Come terzo elemento direi la capacità comunicativa, cioè sapere comunicare con le persone e essere aperti al mondo perché questo permette di incamerare relazioni, competenze e conoscenze, che poi si traducono in risultato.

E’ fondamentale non aver paura di viaggiare, non rimanere chiusi nella propria enclave, ma uscire dalla kasba.

Formazione e mondo del lavoro: cosa manca nel tuo settore per incentivare i giovani?

Essere un’azienda tradizionale spesso si traduce nell’essere un’azienda conservativa e chiusa, invece l’apertura aiuta a crescere, o perlomeno, a consolidare. Ecco, suggerirei a tante aziende del settore di essere più consapevoli della propria dimensione imprenditoriale e di sfruttare appieno le ampie possibilità del digitale!

Tirocini curricolari: come possono diventare un’opportunità di impiego?

Sì, certo ci avvaliamo dello strumento del tirocinio. Lo scorso anno ad esempio abbiamo avuto in azienda una bravissima tirocinante e siamo in contatto con l’istituto Agrario di Ravenna.

+ + + + +

Sfide –
A. Ricopia fedelmente i record a partire dalla riga che contiene "pose: elev=107.1 azim=200.7" fino alla fine dei record, con entrambi gli estremi compresi. Ometti le immagini nella risposta.
B. Prosegui l'intervista su formazione e mondo del lavoro dal punto in cui termina.

Materiale fornito –
+ + + + +

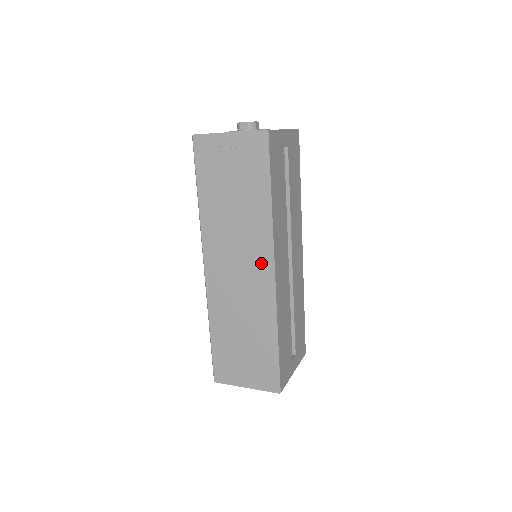
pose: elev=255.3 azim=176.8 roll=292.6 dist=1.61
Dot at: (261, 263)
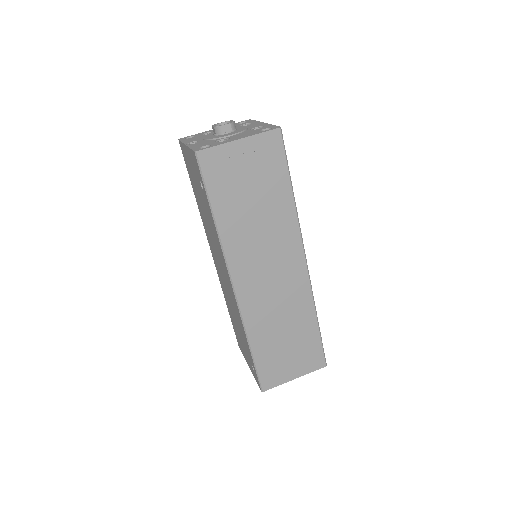
Dot at: (293, 258)
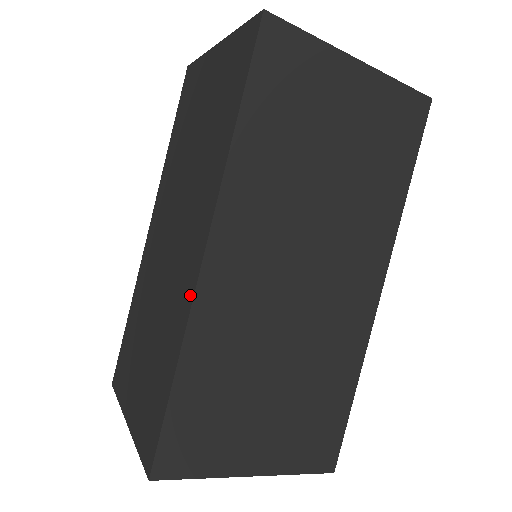
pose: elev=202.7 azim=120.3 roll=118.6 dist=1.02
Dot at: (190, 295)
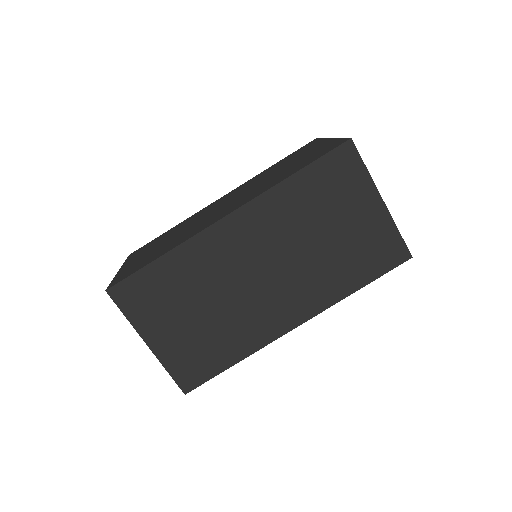
Dot at: (202, 229)
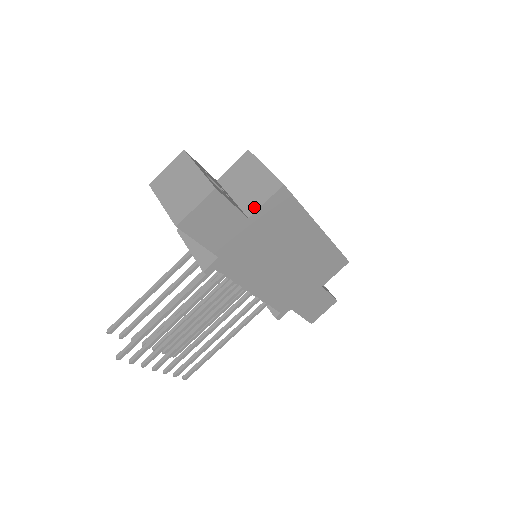
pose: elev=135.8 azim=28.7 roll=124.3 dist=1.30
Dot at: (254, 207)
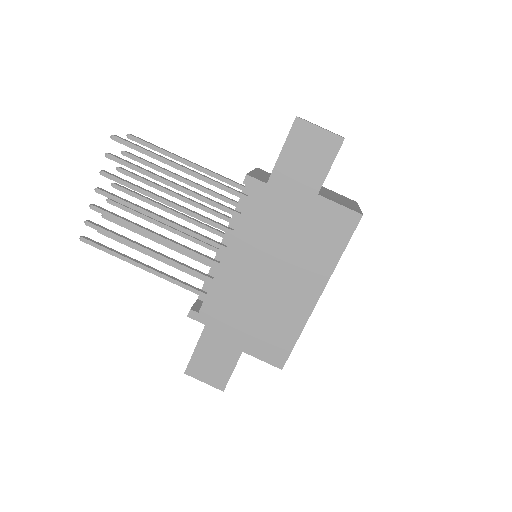
Dot at: (329, 198)
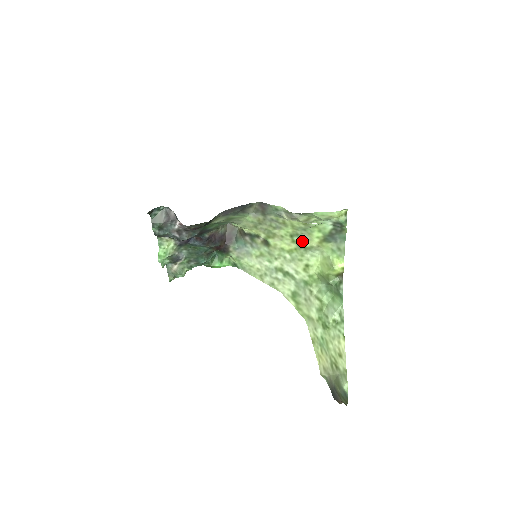
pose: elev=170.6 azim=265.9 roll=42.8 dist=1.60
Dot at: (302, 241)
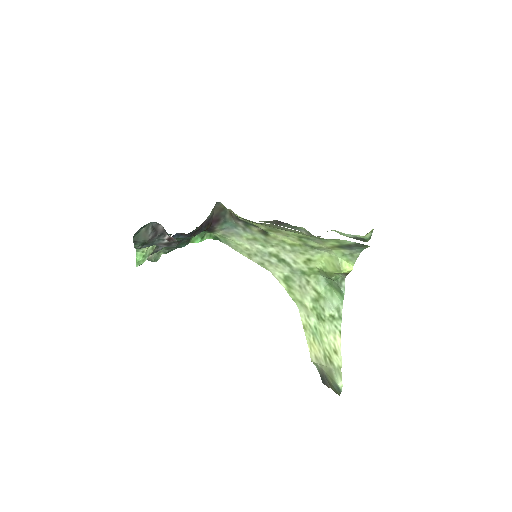
Dot at: (311, 242)
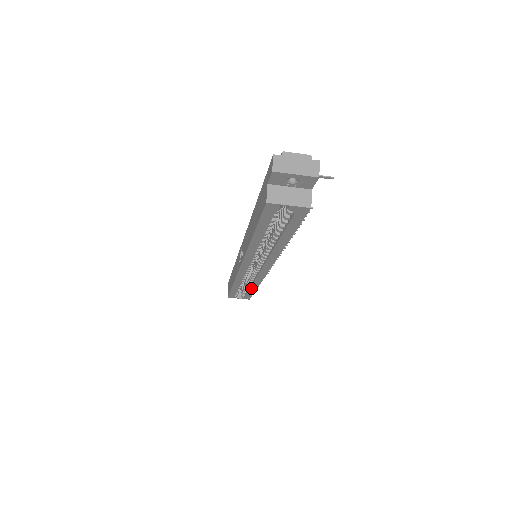
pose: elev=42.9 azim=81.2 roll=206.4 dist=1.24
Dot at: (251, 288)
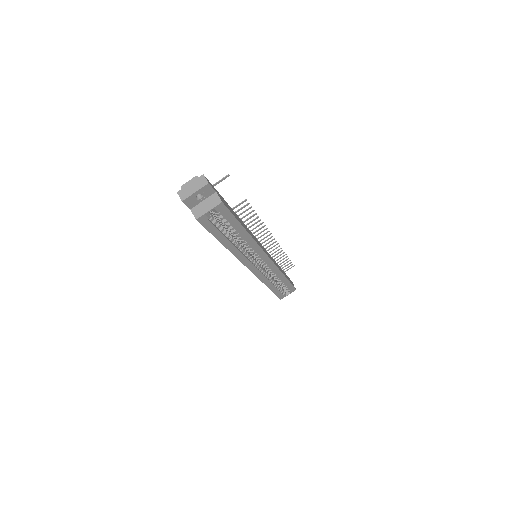
Dot at: (282, 280)
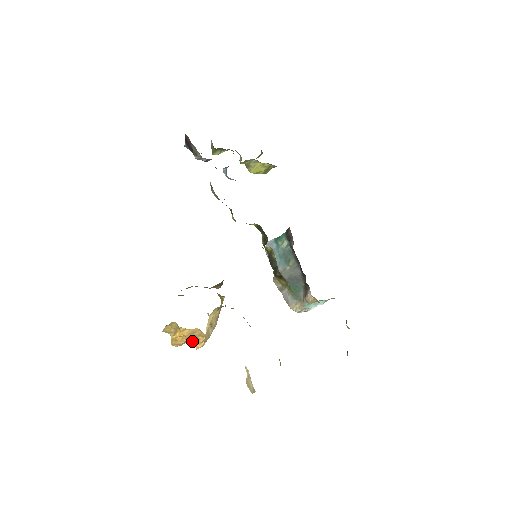
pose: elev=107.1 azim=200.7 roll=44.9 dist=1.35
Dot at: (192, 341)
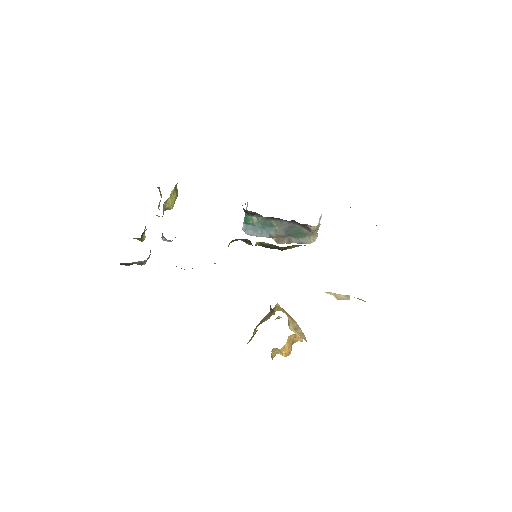
Dot at: occluded
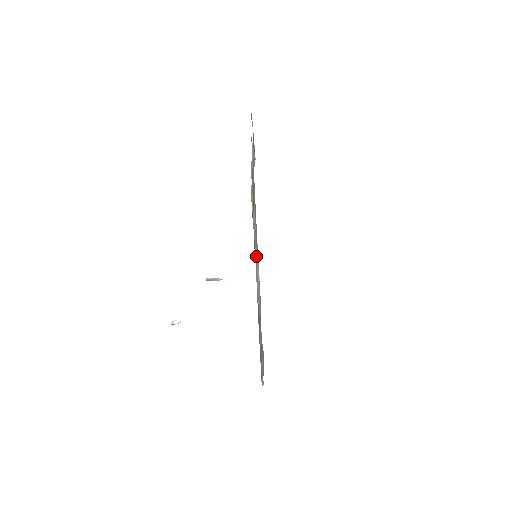
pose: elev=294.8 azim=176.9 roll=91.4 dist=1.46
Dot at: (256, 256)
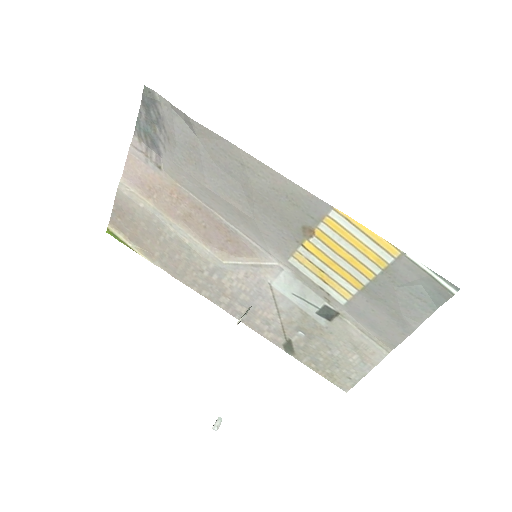
Dot at: (244, 263)
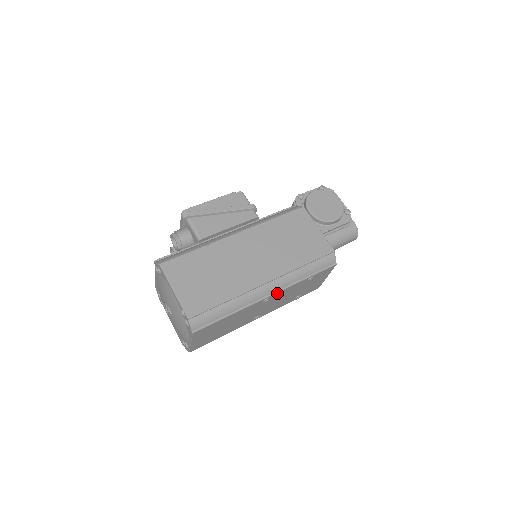
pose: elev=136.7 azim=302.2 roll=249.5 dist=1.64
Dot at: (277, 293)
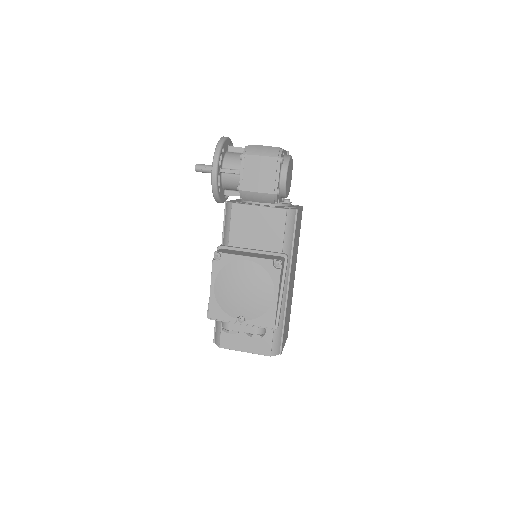
Dot at: occluded
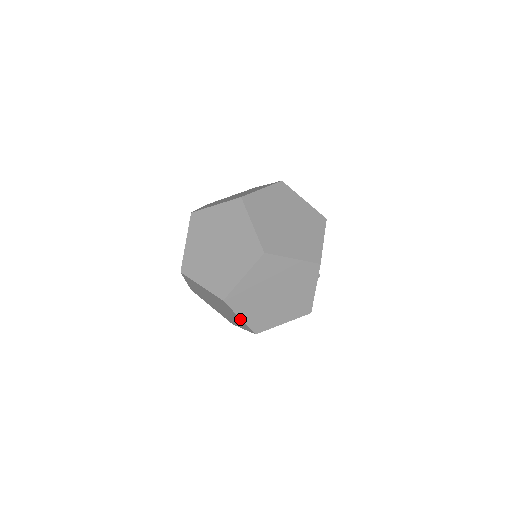
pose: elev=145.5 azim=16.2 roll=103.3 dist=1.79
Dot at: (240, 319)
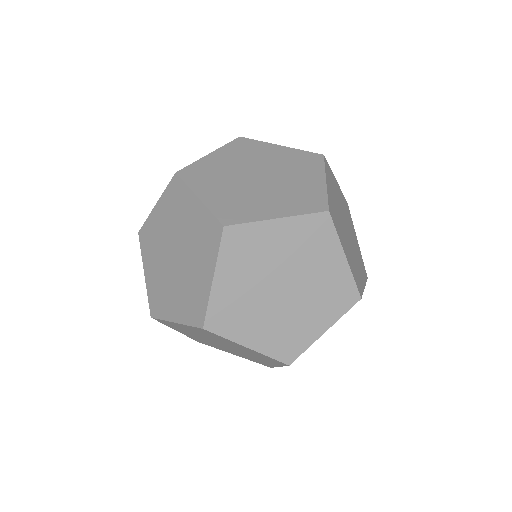
Dot at: (209, 283)
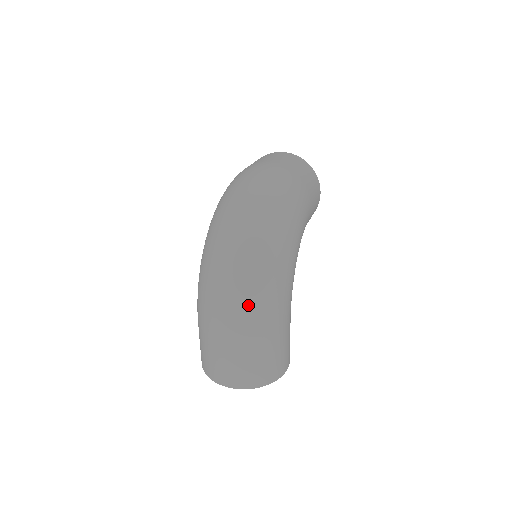
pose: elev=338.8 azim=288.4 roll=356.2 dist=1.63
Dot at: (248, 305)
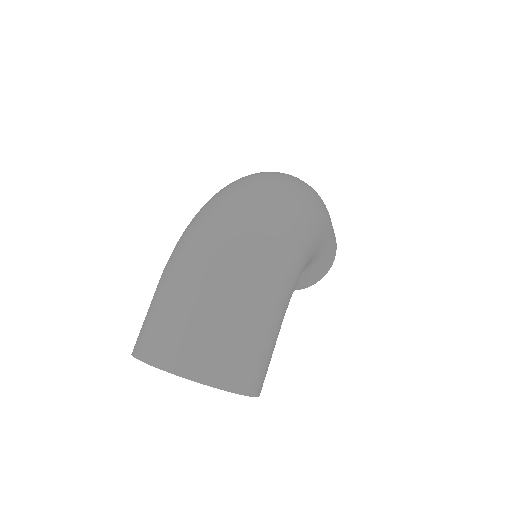
Dot at: (246, 245)
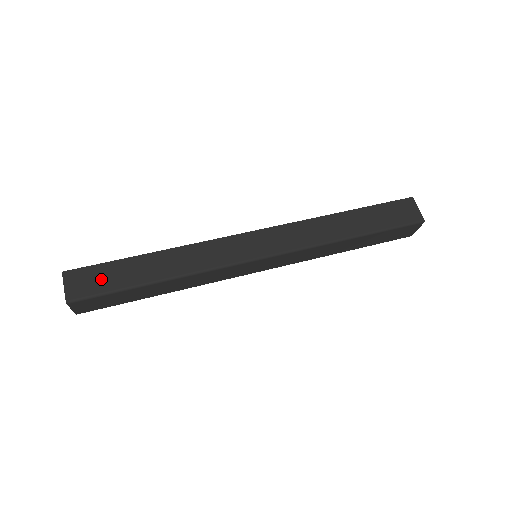
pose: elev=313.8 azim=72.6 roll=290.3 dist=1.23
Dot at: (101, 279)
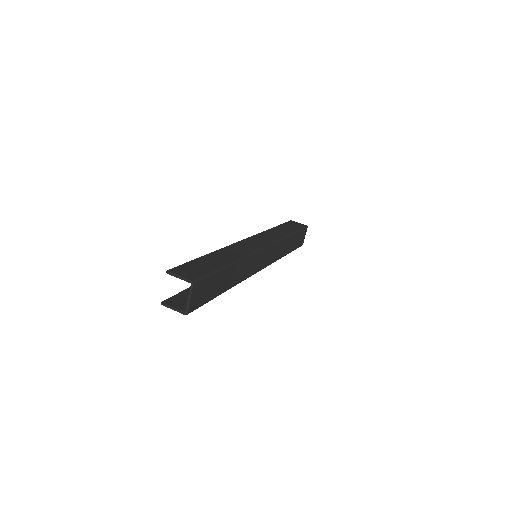
Dot at: (198, 268)
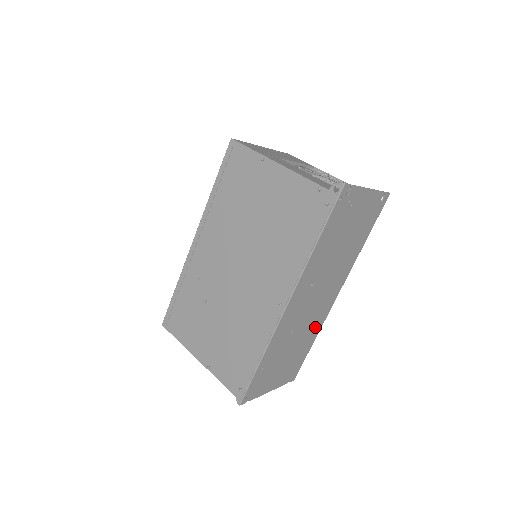
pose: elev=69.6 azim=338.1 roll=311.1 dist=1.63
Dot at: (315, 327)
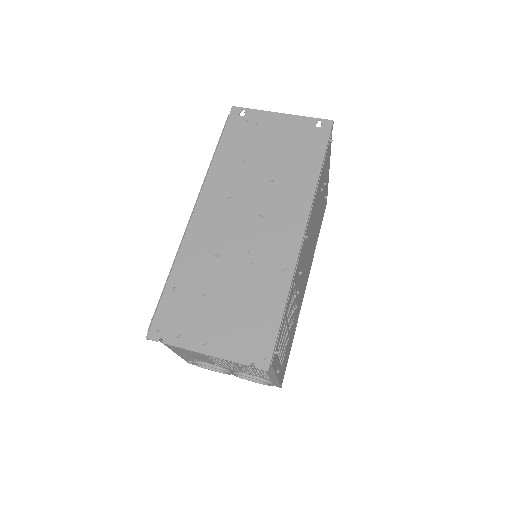
Dot at: (274, 271)
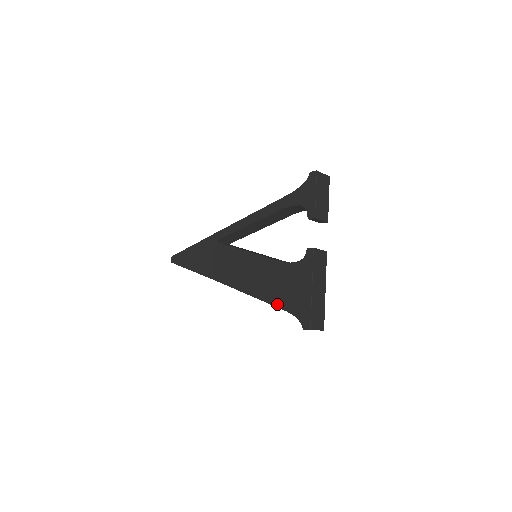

+ + + + +

Risultati in ordine –
A.
pose: elev=107.1 azim=200.7 roll=44.9 dist=1.35
Dot at: (192, 341)
Dot at: occluded
pose: elev=294.8 azim=176.9 roll=91.4 dist=1.46
Dot at: (256, 256)
Dot at: (244, 263)
pose: elev=136.7 azim=302.2 roll=249.5 dist=1.64
Dot at: (277, 293)
Dot at: occluded
pose: elev=145.5 azim=16.2 roll=103.3 dist=1.79
Dot at: (240, 319)
Dot at: (209, 283)
pose: elev=338.8 azim=288.4 roll=356.2 dist=1.63
Dot at: (248, 305)
Dot at: (246, 245)
pose: elev=313.8 azim=72.6 roll=290.3 dist=1.23
Dot at: (101, 279)
Dot at: (198, 268)
pose: elev=69.6 azim=338.1 roll=311.1 dist=1.63
Dot at: (315, 327)
Dot at: (274, 271)

B.
Non solo tirocini, ma anche borse di dottorato: per esempio da tre anni stiamo portando avanti una borsa di dottorato con un formidabile ragazzo proveniente dall’Università Politecnica delle Marche e dall’eccellente gruppo dei prof. Mezzetti e Capocasa; e collaborando ad un progetto europeo che si concluderà nell’ottobre 2023.

Quest’anno festeggiamo oltre 10 anni di collaborazione tra le nostre due realtà. Potresti darci un consiglio su come la nostra azienda può supportarti ulteriormente nella tua crescita.

Intanto facciamoci più colazioni assieme, bisogna trovarsi ogni tanto perché quando ci si vede si comunica e nascono nuove idee.

È dalla comunicazione e dallo scambio che nascono progetti, a volte anche quelli più stravaganti, che spesso poi diventano concreti. Da soli si combina poco, assieme si ha la forza di mettere a punto strategie vincenti.